I will say though that even though this was in no way a good movie by modern standards, as a mindless Christmas film… I actually think it still does enough to get the job done. Because honestly, for holiday movies the plot doesn’t really matter, and for what it’s worth, I think the actors did the best with the material, boring and ridiculous as it may be. If you hold it up to Hallmark standards 5/5 high-quality entertainment for the kids, hands down. Just be ready for the disappointment if you wanted more Kurt Russel action like I did.

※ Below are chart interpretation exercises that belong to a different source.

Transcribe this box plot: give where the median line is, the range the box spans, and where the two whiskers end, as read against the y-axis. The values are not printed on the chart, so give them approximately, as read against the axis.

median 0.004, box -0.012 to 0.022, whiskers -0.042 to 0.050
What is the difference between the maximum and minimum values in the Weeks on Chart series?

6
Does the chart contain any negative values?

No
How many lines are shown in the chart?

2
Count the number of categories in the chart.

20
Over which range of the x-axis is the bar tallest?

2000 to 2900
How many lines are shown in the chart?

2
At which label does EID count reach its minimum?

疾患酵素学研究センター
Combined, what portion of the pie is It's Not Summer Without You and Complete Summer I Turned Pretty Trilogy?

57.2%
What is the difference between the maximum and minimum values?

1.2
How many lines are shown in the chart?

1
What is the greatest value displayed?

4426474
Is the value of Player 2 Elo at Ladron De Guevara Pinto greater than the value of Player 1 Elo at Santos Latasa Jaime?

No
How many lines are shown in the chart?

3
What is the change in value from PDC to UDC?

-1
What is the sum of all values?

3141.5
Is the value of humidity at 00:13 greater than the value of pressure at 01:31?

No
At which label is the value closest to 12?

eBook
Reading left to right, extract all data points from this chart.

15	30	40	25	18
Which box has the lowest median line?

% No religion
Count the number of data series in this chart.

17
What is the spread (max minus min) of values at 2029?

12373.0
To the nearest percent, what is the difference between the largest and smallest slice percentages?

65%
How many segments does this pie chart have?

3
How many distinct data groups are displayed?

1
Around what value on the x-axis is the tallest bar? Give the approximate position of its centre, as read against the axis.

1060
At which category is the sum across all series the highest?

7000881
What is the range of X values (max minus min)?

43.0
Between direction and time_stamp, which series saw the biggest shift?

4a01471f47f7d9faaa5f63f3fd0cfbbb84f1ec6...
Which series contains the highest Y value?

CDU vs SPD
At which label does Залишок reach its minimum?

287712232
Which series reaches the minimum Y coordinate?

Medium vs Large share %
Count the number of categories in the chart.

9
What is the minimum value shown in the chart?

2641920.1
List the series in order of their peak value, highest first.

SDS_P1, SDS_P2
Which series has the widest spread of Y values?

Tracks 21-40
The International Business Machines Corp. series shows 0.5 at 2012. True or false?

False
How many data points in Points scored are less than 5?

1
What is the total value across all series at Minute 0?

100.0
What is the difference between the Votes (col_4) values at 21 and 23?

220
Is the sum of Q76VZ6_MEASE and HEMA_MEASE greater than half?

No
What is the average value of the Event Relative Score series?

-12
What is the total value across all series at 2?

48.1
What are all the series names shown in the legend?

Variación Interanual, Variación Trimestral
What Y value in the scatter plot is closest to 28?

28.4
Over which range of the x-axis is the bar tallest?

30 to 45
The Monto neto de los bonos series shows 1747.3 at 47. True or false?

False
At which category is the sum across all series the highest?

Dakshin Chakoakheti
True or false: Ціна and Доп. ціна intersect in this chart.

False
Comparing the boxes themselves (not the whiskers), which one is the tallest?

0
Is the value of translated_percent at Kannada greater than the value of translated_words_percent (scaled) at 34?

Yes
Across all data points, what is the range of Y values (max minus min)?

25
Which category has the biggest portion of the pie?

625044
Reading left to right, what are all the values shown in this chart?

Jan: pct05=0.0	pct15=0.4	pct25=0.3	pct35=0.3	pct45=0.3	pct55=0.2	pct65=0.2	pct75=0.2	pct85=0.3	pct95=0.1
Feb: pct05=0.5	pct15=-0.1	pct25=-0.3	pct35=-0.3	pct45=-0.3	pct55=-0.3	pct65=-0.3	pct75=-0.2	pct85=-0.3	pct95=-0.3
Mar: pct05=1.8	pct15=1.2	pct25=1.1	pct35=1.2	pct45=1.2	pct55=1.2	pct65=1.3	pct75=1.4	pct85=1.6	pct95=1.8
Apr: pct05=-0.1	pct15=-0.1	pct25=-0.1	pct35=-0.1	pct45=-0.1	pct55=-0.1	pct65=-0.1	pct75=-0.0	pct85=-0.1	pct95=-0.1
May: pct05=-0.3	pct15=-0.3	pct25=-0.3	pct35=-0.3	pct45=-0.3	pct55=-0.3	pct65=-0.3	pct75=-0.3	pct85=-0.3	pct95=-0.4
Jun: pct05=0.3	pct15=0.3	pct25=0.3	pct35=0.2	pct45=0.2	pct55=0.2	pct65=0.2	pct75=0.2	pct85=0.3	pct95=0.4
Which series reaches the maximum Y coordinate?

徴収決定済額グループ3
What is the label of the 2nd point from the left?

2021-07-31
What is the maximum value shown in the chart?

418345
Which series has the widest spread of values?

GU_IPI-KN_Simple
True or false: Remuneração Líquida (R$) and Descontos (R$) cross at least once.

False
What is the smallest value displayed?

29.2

This movie reminds me of The Babysitter sequel. A sleeper hit with a semi-built in audience featuring a bigger actor that ended up being downplayed in the sequel. Whereas Babysitter virtually all but axed Samara Weaving, Christmas Chronicles at least kept Kurt Russel, albeit in a slightly smaller role. Though where he and Goldie Hawn take the stage is where this movie shines and becomes semi-bearable in a cute way. Downright fun too if you’re into corny Christmas moments of song, dance, and cheer.
The Take
If you love ludicrous Hallmark movies with sentimental moments layered with too much sweetness, watch it. If you love Christmas movies watch it. Otherwise, I’d skip it.